### EXERCISE INPUTS

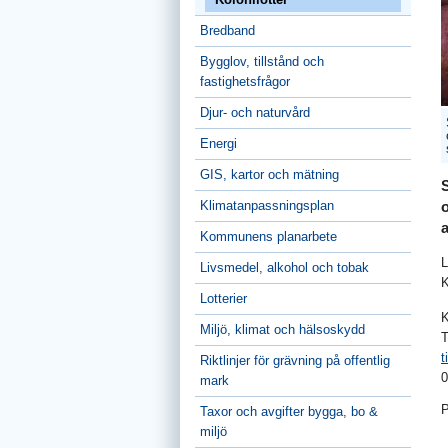
Bredband
Bygglov, tillstånd och
fastighetsfrågor
Djur- och naturvård
Energi
GIS, kartor och mätning
Klimatanpassningsplan
a
Kommunens planarbete
L
Livsmedel, alkohol och tobak
K
Lotterier
K
Miljö, klimat och hälsoskydd
T
t
Riktlinjer för grävning på offentlig
0
mark
P
Taxor och avgifter bygga, bo &
miljö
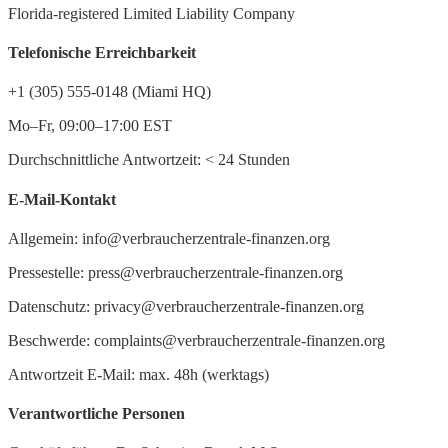
Florida-registered Limited Liability Company
Telefonische Erreichbarkeit
+1 (305) 555-0148 (Miami HQ)
Mo–Fr, 09:00–17:00 EST
Durchschnittliche Antwortzeit:
<
24 Stunden
E-Mail-Kontakt
Allgemein: info@verbraucherzentrale-finanzen.org
Pressestelle: press@verbraucherzentrale-finanzen.org
Datenschutz: privacy@verbraucherzentrale-finanzen.org
Beschwerde: complaints@verbraucherzentrale-finanzen.org
Antwortzeit E-Mail: max. 48h (werktags)
Verantwortliche Personen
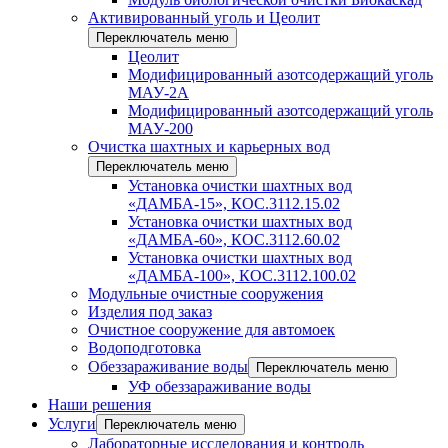
Активированный уголь и Цеолит
Переключатель меню
Цеолит
Модифицированный азотсодержащий уголь
МАУ-2А
Модифицированный азотсодержащий уголь
МАУ-200
Очистка шахтных и карьерных вод
Переключатель меню
Установка очистки шахтных вод
«ДАМБА-15», КОС.3112.15.02
Установка очистки шахтных вод
«ДАМБА-60», КОС.3112.60.02
Установка очистки шахтных вод
«ДАМБА-100», КОС.3112.100.02
Модульные очистные сооружения
Изделия под заказ
Очистное сооружение для автомоек
Водоподготовка
Обеззараживание воды
Переключатель меню
УФ обеззараживание воды
Наши решения
Услуги
Переключатель меню
Лабораторные исследования и контроль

### EXERCISE BRIEF
After reading through the material, report every line that holds "Antwortzeit".

### ANSWER TO THIS EXERCISE
Durchschnittliche Antwortzeit:
Antwortzeit E-Mail: max. 48h (werktags)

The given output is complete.